Quali conclusioni trarre? È il modo in cui il prodotto risponde alle esigenze dei propri clienti (product/market fit) l’unico valore importante per gli investitori, siano essi finanziari o industriali? Crescere rapidamente e acquisire una posizione dominante è l’unica strategia che conta, anche a discapito della sostenibilità, che prima o poi arriverà? La risposta è no. Investitori di provato successo non investono centinaia di milioni solo sulla base dell’idea di diventare incumbent in un mercato specifico. Sono necessarie alcune considerazioni ulteriori.

Innanzitutto è importante conoscere i propri clienti e adottare strategie di marketing e di acquisizione coerenti. Nel caso di Homejoy, una delle strategie che ne ha determinato il fallimento è stata quella di spingere sulla crescita attraverso la fornitura di coupon scontati a un prezzo molto più basso rispetto al prezzo di mercato del servizio. Questa strategia di dumping non soltanto ha generato transazioni con margini fortemente negativi, ma ha anche attirato i clienti sbagliati, interessati cioè all’occasione specifica anziché a diventare utenti abituali.

In secondo luogo è importante validare le proprie unit economics: se si tratta di un e-commerce, il costo di acquisizione, il life time value del cliente, il tasso di riacquisto per singola coorte sono metriche fondamentali per capire se il modello potrà raggiungere la profittabilità, ancorché non l’abbia al momento. Occorre tuttavia ricordarsi che queste metriche sono strumenti che non sostituiscono l’elemento fondamentale alla base di un vantaggio competitivo sostenibile: la qualità del prodotto o del servizio che si eroga. Ciò non soltanto per garantire che il proprio cliente ritorni, ma per garantire un successo duraturo sul mercato e una posizione difficilmente sostituibile.

Dietro le piattaforme di maggior successo, anche quelle che erogano servizi apparentemente banali, si nascondono tecnologie molto sofisticate e un’analisi maniacale dei dati dei propri clienti e fornitori. Una delle cause del fallimento di Homejoy è stata proprio l’incapacità di sviluppare algoritmi di analisi sufficientemente sofisticati per capire quale operatore coinvolgere sulla base delle richieste del cliente, col risultato che spesso i costi per l’operatore nel raggiungere la casa del cliente si sono rivelati superiori al profitto, riducendo la retention e facilitando la disintermediazione.
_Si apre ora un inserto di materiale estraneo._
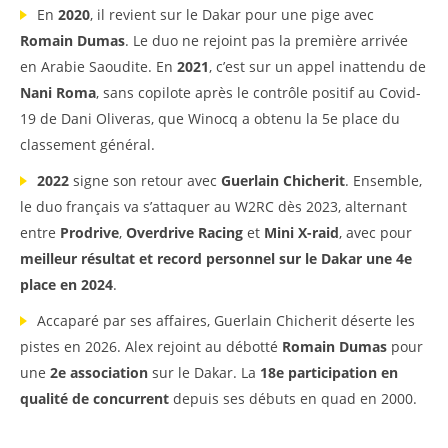
En
2020
, il revient sur le Dakar pour une pige avec
Romain Dumas
. Le duo ne rejoint pas la première arrivée
en Arabie Saoudite. En
2021
, c’est sur un appel inattendu de
Nani Roma
, sans copilote après le contrôle positif au Covid-
19 de Dani Oliveras, que Winocq a obtenu la 5e place du
classement général.
2022
signe son retour avec
Guerlain Chicherit
. Ensemble,
le duo français va s’attaquer au W2RC dès 2023, alternant
entre
Prodrive
,
Overdrive Racing
et
Mini X-raid
, avec pour
meilleur résultat et record personnel sur le Dakar une 4e
place en 2024
.
Accaparé par ses affaires, Guerlain Chicherit déserte les
pistes en 2026. Alex rejoint au débotté
Romain Dumas
pour
une
2e association
sur le Dakar. La
18e participation en
qualité de concurrent
depuis ses débuts en quad en 2000.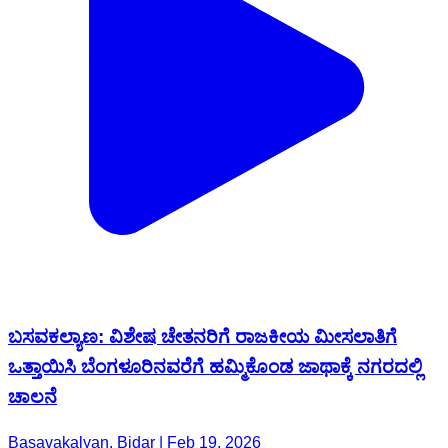
ಬಸವಕಲ್ಯಾಣ: ವಿಶೇಷ ಚೇತನರಿಗೆ ರಾಜಕೀಯ ಮೀಸಲಾತಿಗೆ
ಒತ್ತಾಯಿಸಿ ಬೆಂಗಳೂರಿನವರೆಗೆ ಹಮ್ಮಿಕೊಂಡ ಜಾಥಾಕ್ಕೆ ನಗರದಲ್ಲಿ
ಚಾಲನೆ
Basavakalyan, Bidar | Feb 19, 2026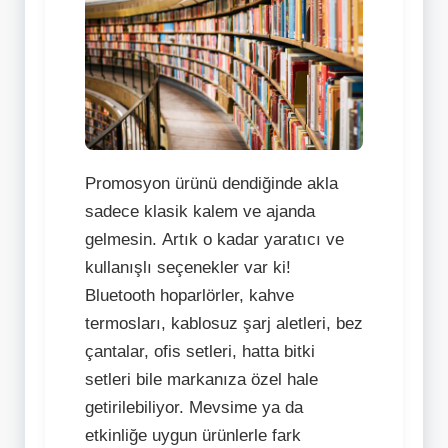
Promosyon ürünü dendiğinde akla
sadece klasik kalem ve ajanda
gelmesin. Artık o kadar yaratıcı ve
kullanışlı seçenekler var ki!
Bluetooth hoparlörler, kahve
termosları, kablosuz şarj aletleri, bez
çantalar, ofis setleri, hatta bitki
setleri bile markanıza özel hale
getirilebiliyor. Mevsime ya da
etkinliğe uygun ürünlerle fark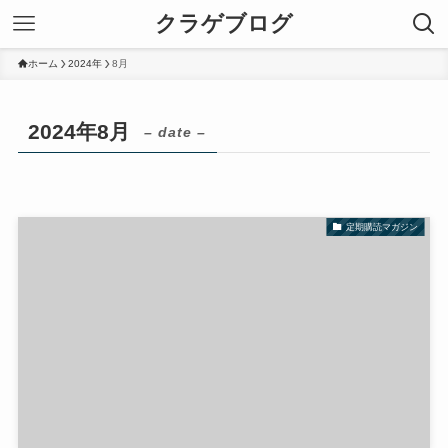
クラゲブログ
ホーム
2024年
8月
2024年8月
– date –
定期購読マガジン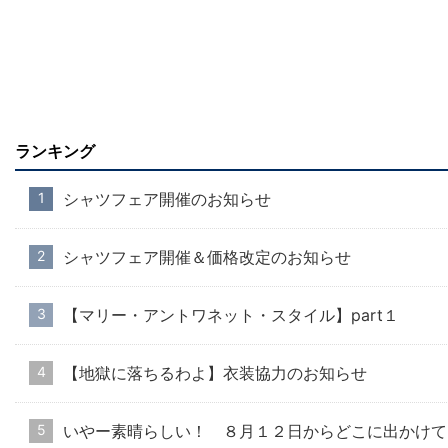
ランキング
シャツフェア開催のお知らせ
シャツフェア開催＆価格改定のお知らせ
【マリー・アントワネット・スタイル】part１
【地獄に落ちるわよ】衣装協力のお知らせ
いやー素晴らしい！ ８月１２日からどこに出かけて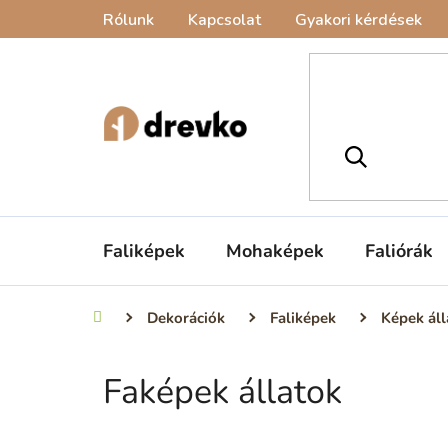
Ugrás
Rólunk
Kapcsolat
Gyakori kérdések
a
fő
tartalomhoz
Faliképek
Mohaképek
Faliórák
Dekorációk
Faliképek
Képek áll
Kezdőlap
Faképek állatok
O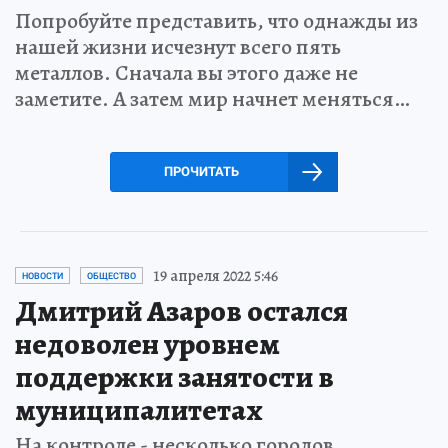
Попробуйте представить, что однажды из
нашей жизни исчезнут всего пять
металлов. Сначала вы этого даже не
заметите. А затем мир начнет меняться…
ПРОЧИТАТЬ
19 апреля 2022 5:46
НОВОСТИ
ОБЩЕСТВО
Дмитрий Азаров остался
недоволен уровнем
поддержки занятости в
муниципалитетах
На контроле - несколько городов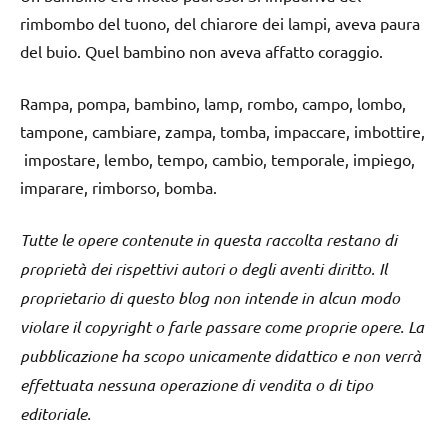
rimbombo del tuono, del chiarore dei lampi, aveva paura
del buio. Quel bambino non aveva affatto coraggio.
Rampa, pompa, bambino, lamp, rombo, campo, lombo,
tampone, cambiare, zampa, tomba, impaccare, imbottire,
impostare, lembo, tempo, cambio, temporale, impiego,
imparare, rimborso, bomba.
Tutte le opere contenute in questa raccolta restano di
proprietà dei rispettivi autori o degli aventi diritto. Il
proprietario di questo blog non intende in alcun modo
violare il copyright o farle passare come proprie opere. La
pubblicazione ha scopo unicamente didattico e non verrà
effettuata nessuna operazione di vendita o di tipo
editoriale.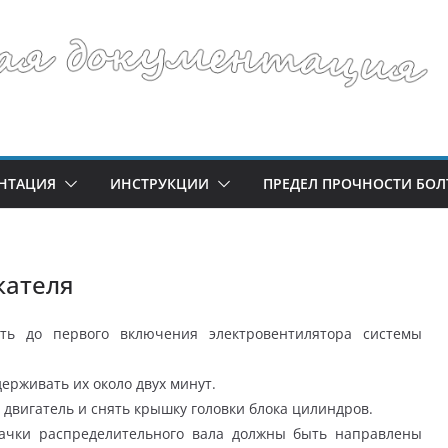
НТАЦИЯ
ИНСТРУКЦИИ
ПРЕДЕЛ ПРОЧНОСТИ БОЛ
кателя
ть до первого включения электровентилятора системы
ерживать их около двух минут.
 двигатель и снять крышку головки блока цилиндров.
ачки распределительного вала должны быть направлены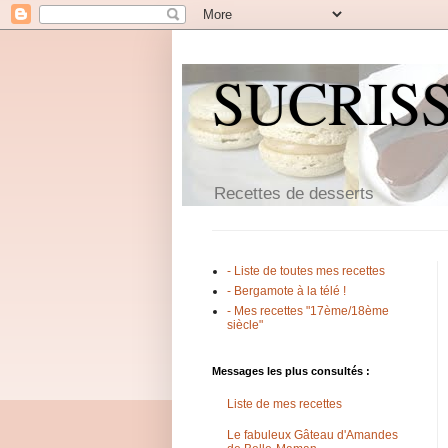
SUCRIS
Recettes de desserts
- Liste de toutes mes recettes
- Bergamote à la télé !
- Mes recettes "17ème/18ème
siècle"
Messages les plus consultés :
Liste de mes recettes
Le fabuleux Gâteau d'Amandes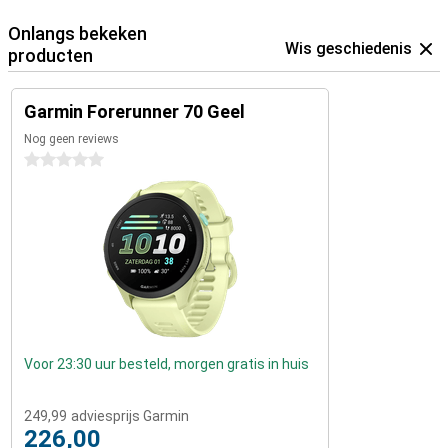
Onlangs bekeken
Wis geschiedenis
producten
Garmin Forerunner 70 Geel
Nog geen reviews
0 sterren
Voor 23:30 uur besteld, morgen gratis in huis
249,99
adviesprijs Garmin
226,00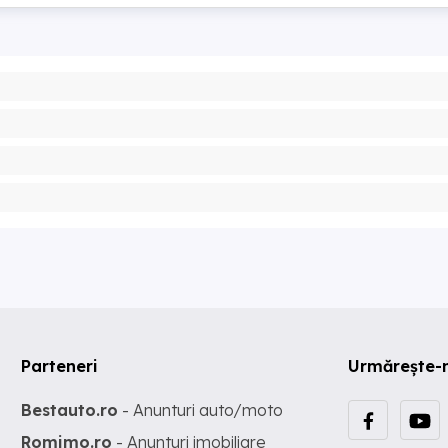
Parteneri
Urmărește-
Bestauto.ro
- Anunturi auto/moto
Romimo.ro
- Anunturi imobiliare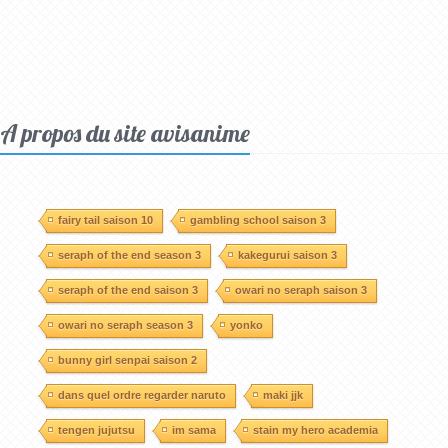
A propos du site avisanime
fairy tail saison 10
gambling school saison 3
seraph of the end season 3
kakegurui saison 3
seraph of the end saison 3
owari no seraph saison 3
owari no seraph season 3
yonko
bunny girl senpai saison 2
dans quel ordre regarder naruto
maki jjk
tengen jujutsu
im sama
stain my hero academia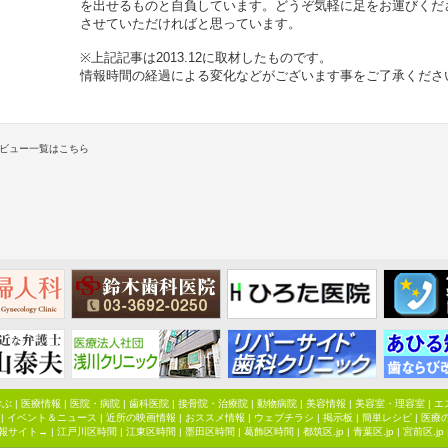
を出せるものと自負しています。どうぞ気軽に足をお運びくだ
させていただければと思っています。
※上記記事は2013.12に取材したものです。
情報時間の経過による変化などがございます事をご了承くださ
ビュー一覧はこちら
学ぶ
|
医療情報
|
医院・病院
|
歯科医院
|
接骨院・治療院
|
動物病院
|
美容情報
|
美容室・理容室
|
エ
|
イベント＆ニュース
|
近所の映画情報
|
おススメ情報
|
ウェブチラシ
|
掲示板
|
簡単レシピ
|
医療
報サイト→ |
江戸川区時間
|
江東区時間
|
墨田区時間
|
葛飾区時間
|
都筑区.jp
|
青葉区.jp
|
宮前区.jp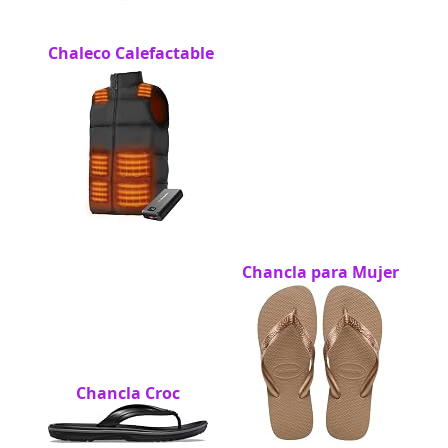
Chaleco Calefactable
Chancla para Mujer
Chancla Croc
Per evitare di fare errori fatali è fondamentale la squadra che costruisce intorno al nucleo originario: spesso i fondatori hanno un background tecnico che li aiuta nelle prime fasi di sviluppo della piattaforma, ma mancano di competenze forti di digital marketing o di customer care, che sono indispensabili per conoscere i propri clienti e sviluppare un servizio consumer vincente. Circondarsi di un prima linea manageriale di alto profilo può aiutare ad acquisire le competenze mancanti e a fare le giuste scelte esecutive.

Se l’obiettivo imprescindibile di un’impresa è acquisire, coinvolgere e far tornare il cliente, allora è necessario comprendere molto bene la relazione tra il proprio prodotto e quel cliente. Quando questa relazione è forte, possono innescarsi dinamiche virali che rendono la crescita assai meno costosa. Tuttavia, scommettere a monte sulla viralità, quasi fosse un mantra che alla fine risolverà ogni problema, non è la soluzione. Sono pochissime le piattaforme web che sono riuscite a essere veramente virali: chi ce l’ha fatta, per esempio Poshmark, ci ha messo molto tempo, ha usato strategie di social media marketing altrettanto sofisticate, ma soprattutto è stato il prodotto di per sé a essere talmente ben sviluppato da risultare intrinsecamente virale.